An direkter Arbeit auf dem Trainingsplatz wird Lewandowski kaum beteiligt sein. „Wir schließen es allerdings nicht aus“, betont Gelsdorf. „Er soll aber kein Oberlehrer sein. Die jeweiligen Nachwuchstrainer bleiben in ihren Entscheidungen frei.“ Dass sich Minge, Drube oder Cichon künftig dennoch überwacht fühlen könnten, befürchtet Gelsdorf nicht, auch wenn die Beurteilung ihrer Arbeit ebenfalls unter Lewandowskis  Aufgabenbereich fällt. „Es ist ja nicht so, als hätten wir einen völlig Fremden auf diese Stelle gesetzt, die Leute kennen sich ja untereinander. Sascha soll zwar auch die Arbeit der Kollegen beurteilen, aber es soll sich niemand kontrolliert fühlen“, so Gelsdorf. „Und wenn das in der täglichen Arbeit doch einmal passieren sollte, dann kann man das nicht ändern. Derjenige hätte dann das System nicht verstanden. Aber alle Diskussionen werden künftig auf Augenhöhe stattfinden.“

Für Bayers Jugendleiter ist die Zeit der strikten Trennung zwischen Chef- und Co-Trainer ohnehin vorbei – das erfolgreiche Konzept Lewandowski/Sami Hyypiä führt er als Beweis  an. „Dass der Assistent nur dazu da ist, alles abzunicken und die Bälle aufzupumpen, ist nicht mehr zeitgemäß.“

Drube freut sich auf die Kooperation

Nils Drube, Trainer von Bayers U 19, freut sich auf die Kooperation. „Das ist ein großer Schritt in Richtung Professionalisierung. Ich persönlich freue mich sehr auf die Zusammenarbeit“,  meint der Coach. „Sascha weiß aus seiner Zeit in der Lizenzabteilung noch besser, welche Qualitäten bei den Spielern gefragt sind. Ein Kompetenzgerangel fürchtet auch Drube nicht: „Meine Gespräche mit ihm waren immer auf Augenhöhe. Und von kontroversen Diskussionen kann man ja häufig  profitieren.“

Auch Ralf Minge, Trainer der Leverkusener Regionalliga-Mannschaft, blickt der Zusammenarbeit optimistisch entgegen, wenn auch – im Gegensatz zu seinem Kollegen Drube – mit etwas gebremster Euphorie. „Ich halte es für einen Schritt nach vorn. Es gab ja in dieser Saison einige Berührungspunkte zwischen Nachwuchs und Profis. Und der Austausch war immer ein großer Benefit“, sagt Minge. „Aber alles andere wird ab der nächsten Saison der Alltag bringen, da lasse ich mich überraschen. Einen gemeinsamen Termin gab es noch nicht.“

Lewandowski wird zudem an der personellen Komposition der Leverkusener Nachwuchsteams maßgeblich beteiligt sein, „in Zusammenarbeit mit Sportchef Rudi Völler, Kadermanager Michael Reschke und meiner Wenigkeit“, wie Jugendleiter Gelsdorf erklärt.

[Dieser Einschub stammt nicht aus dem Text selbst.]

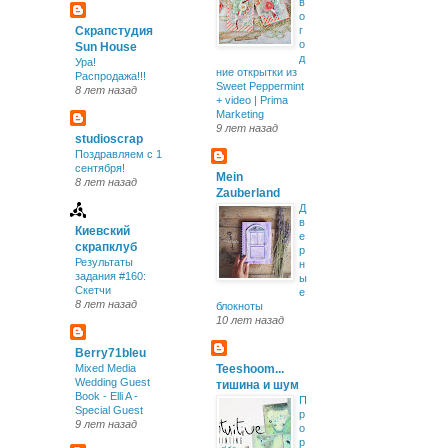
в
о
Скрапстудия
г
о
Sun House
д
Ура!
ние открытки из
Распродажа!!!
Sweet Peppermint
8 лет назад
+ video | Prima
Marketing
9 лет назад
studioscrap
Поздравляем с 1
сентября!
Mein
8 лет назад
Zauberland
Д
в
Киевский
е
скрапклуб
р
Результаты
н
задания #160:
ы
Скетчи
е
8 лет назад
блокноты
10 лет назад
Berry71bleu
Mixed Media
Teeshoom...
Wedding Guest
тишина и шум
Book - Elli A -
П
Special Guest
р
9 лет назад
о
р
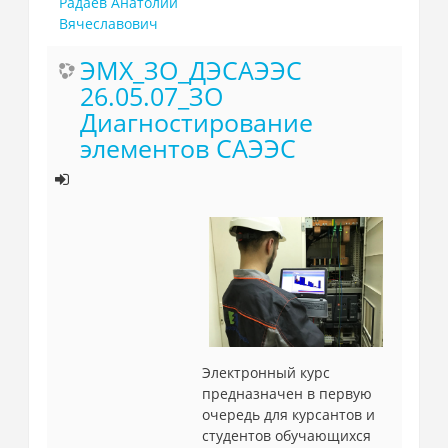
Радаев Анатолий
Вячеславович
ЭМХ_ЗО_ДЭСАЭЭС
26.05.07_ЗО
Диагностирование
элементов САЭЭС
Электронный курс
предназначен в первую
очередь для курсантов и
студентов обучающихся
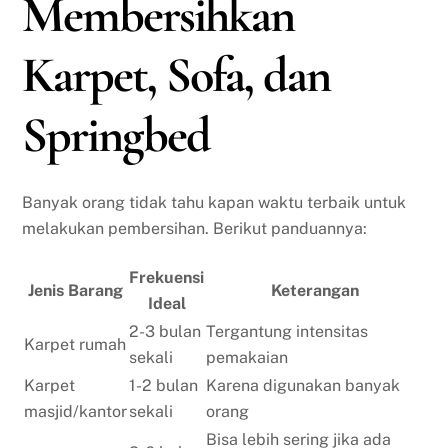
Membersihkan
Karpet, Sofa, dan
Springbed
Banyak orang tidak tahu kapan waktu terbaik untuk
melakukan pembersihan. Berikut panduannya:
Frekuensi
Jenis Barang
Keterangan
Ideal
2-3 bulan
Tergantung intensitas
Karpet rumah
sekali
pemakaian
Karpet
1-2 bulan
Karena digunakan banyak
masjid/kantor
sekali
orang
Bisa lebih sering jika ada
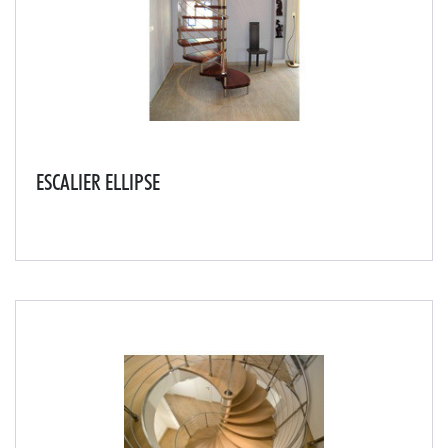
ESCALIER ELLIPSE
L'escalier ELLIPSE est conçu sur un axe central en acier
inoxydable avec des marches en hêtre massif donnant à
votre intérieur une ambiance agréable.Choisissez entre
nos différentes essences de bois c...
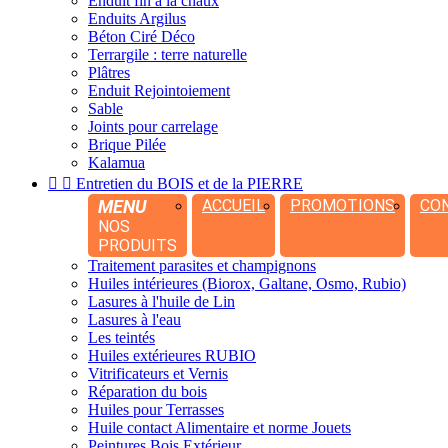
Enduit fin à la chaux
Enduits Argilus
Béton Ciré Déco
Terrargile : terre naturelle
Plâtres
Enduit Rejointoiement
Sable
Joints pour carrelage
Brique Pilée
Kalamua


Entretien du BOIS et de la PIERRE
MENU
ACCUEIL
PROMOTIONS
CO
NOS
PRODUITS
Traitement parasites et champignons
Huiles intérieures (Biorox, Galtane, Osmo, Rubio)
Lasures à l'huile de Lin
Lasures à l'eau
Les teintés
Huiles extérieures RUBIO
Vitrificateurs et Vernis
Réparation du bois
Huiles pour Terrasses
Huile contact Alimentaire et norme Jouets
Peintures Bois Extérieur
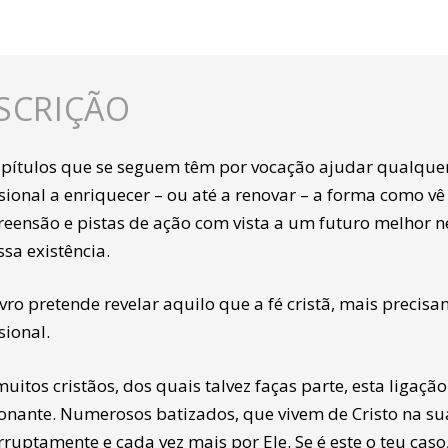
SCRIÇÃO
apítulos que se seguem têm por vocação ajudar qualquer 
ssional a enriquecer – ou até a renovar – a forma como v
eensão e pistas de ação com vista a um futuro melhor 
sa existência.
ivro pretende revelar aquilo que a fé cristã, mais precisam
sional.
uitos cristãos, dos quais talvez faças parte, esta ligaçã
onante. Numerosos batizados, que vivem de Cristo na su
rruptamente e cada vez mais por Ele. Se é este o teu caso, 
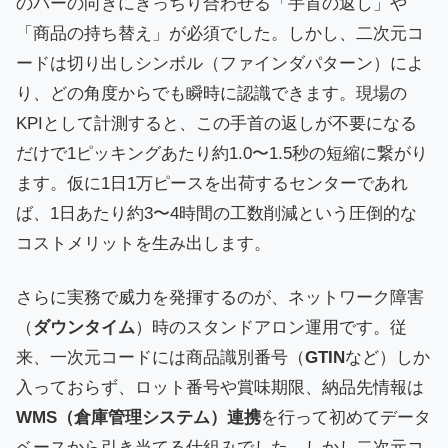
のバーの向きにきっちり合わせる「手首の返し」や
「商品の持ち替え」が必須でした。しかし、二次元コ
ードは切り出しシンボル（ファインダパターン）によ
り、どの角度からでも瞬時に認識できます。現場の
KPIとして計測すると、この手首の返しが不要になる
だけで1ピッキングあたり約1.0〜1.5秒の短縮に繋がり
ます。仮に1日1万ピースを出荷するセンターであれ
ば、1日あたり約3〜4時間の工数削減という圧倒的な
コストメリットを生み出します。
さらに実務で威力を発揮するのが、ネットワーク障害
（
ダウンタイム
）時のスタンドアロン運用です。従
来、一次元コードには商品識別番号（
GTIN
など）しか
入っておらず、ロット番号や賞味期限、納品先情報は
WMS（倉庫管理システム）連携
を行って初めてデータ
ベースから引き当てる仕組みでした。しかし二次元コ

In der Praxis wird es dann beispielsweise darum gehen, welchem Talent aus der Regionalliga-Mannschaft mit einem Ausleihgeschäft Spielpraxis in einer höheren Liga verschafft werden könnte, oder welcher B-Jugendliche bereits das Zeug für die U 19 hat.  Lewandowskis Vertrag läuft bis zum 30. Juni 2016.